The 1/2 inch collet extenion adds 2 1/4 inches......... Haven't used one, are they safe? and is there a noticable difference in the cut?

Router accessories


----------



## 48394 (Oct 25, 2010)

I've been using the MLCS #9465 for about 5 years with very satisfactory results and changing bits above the table is a pleasure.
Regis


----------



## Marco (Feb 21, 2009)

Thank you


----------



## peterboyd (Nov 20, 2010)

*Collet extension*

Hi,I have heard of these extenders but have been unable to get hold of one. I live in Malaysia. Any sort of DIY is just not done out there. It is so cheap to get some one to make things most people don't bother trying to make or do things themselves! 
It is not easy to get many things which are taken for granted in the UK where I originate from.


----------



## 48394 (Oct 25, 2010)

Peter,
You can order online from mlcswoodworking.com. Item 9465. $29.95 USD + shipping.
Regis


----------



## peterboyd (Nov 20, 2010)

Hi Reg, Thanks for the information. It should make live a lot easier with the router bit hight!


----------



## Jimmylee (Aug 9, 2016)

peterboyd said:


> Hi,I have heard of these extenders but have been unable to get hold of one. I live in Malaysia. Any sort of DIY is just not done out there. It is so cheap to get some one to make things most people don't bother trying to make or do things themselves!
> It is not easy to get many things which are taken for granted in the UK where I originate from.

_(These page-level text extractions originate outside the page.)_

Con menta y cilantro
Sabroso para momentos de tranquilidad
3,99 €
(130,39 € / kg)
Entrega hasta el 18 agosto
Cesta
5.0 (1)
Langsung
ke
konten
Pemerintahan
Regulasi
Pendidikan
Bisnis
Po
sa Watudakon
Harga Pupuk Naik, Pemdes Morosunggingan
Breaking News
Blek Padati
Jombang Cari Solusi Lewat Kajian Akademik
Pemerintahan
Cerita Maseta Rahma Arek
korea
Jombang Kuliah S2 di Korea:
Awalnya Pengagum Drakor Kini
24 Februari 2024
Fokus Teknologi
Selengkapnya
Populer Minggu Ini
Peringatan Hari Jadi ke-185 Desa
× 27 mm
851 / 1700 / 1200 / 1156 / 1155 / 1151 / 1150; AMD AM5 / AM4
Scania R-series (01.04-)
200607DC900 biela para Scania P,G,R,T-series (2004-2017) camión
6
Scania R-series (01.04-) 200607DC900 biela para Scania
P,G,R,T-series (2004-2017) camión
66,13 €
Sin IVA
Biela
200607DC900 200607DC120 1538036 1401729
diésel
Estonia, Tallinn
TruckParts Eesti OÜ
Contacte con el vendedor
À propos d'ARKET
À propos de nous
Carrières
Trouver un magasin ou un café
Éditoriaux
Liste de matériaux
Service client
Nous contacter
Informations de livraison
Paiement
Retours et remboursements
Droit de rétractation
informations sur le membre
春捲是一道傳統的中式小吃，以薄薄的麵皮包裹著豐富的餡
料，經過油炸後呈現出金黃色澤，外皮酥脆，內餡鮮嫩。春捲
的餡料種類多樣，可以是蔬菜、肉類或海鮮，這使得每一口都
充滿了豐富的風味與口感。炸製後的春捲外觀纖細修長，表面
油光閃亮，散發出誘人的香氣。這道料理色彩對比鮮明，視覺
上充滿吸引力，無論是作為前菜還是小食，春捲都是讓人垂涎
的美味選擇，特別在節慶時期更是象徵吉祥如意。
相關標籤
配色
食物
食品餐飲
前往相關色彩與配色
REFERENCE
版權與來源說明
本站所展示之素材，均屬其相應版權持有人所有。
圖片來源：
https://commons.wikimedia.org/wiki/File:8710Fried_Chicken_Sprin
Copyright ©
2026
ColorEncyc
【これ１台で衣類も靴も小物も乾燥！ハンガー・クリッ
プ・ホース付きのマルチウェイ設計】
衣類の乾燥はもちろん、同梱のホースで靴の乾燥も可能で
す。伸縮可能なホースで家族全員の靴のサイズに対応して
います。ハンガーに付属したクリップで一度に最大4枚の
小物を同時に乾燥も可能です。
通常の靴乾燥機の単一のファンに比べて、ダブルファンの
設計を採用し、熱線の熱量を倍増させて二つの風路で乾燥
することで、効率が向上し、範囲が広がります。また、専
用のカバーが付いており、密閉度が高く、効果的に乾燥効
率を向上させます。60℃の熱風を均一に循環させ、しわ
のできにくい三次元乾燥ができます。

After so many years it is still taken for granted. At least now it is a bit better with Lazada where we can conveniently order some tool from overseas but I don't see any seller for the router collet extension there


----------



## Cherryville Chuck (Sep 28, 2010)

You aren't alone Jimmy. Many items have to be shipped from the US to Canada because they are not available here. A lot of small businesses there don't want to be bothered with the paperwork involved with international shipping so they won't sell to us at all and shipping and handling costs can be high. However, I think we are still better off here than our UK members who pay a 20% Value Added Tax I think it is and SunnyBob on the island of Cyprus says it is even worse for him.


----------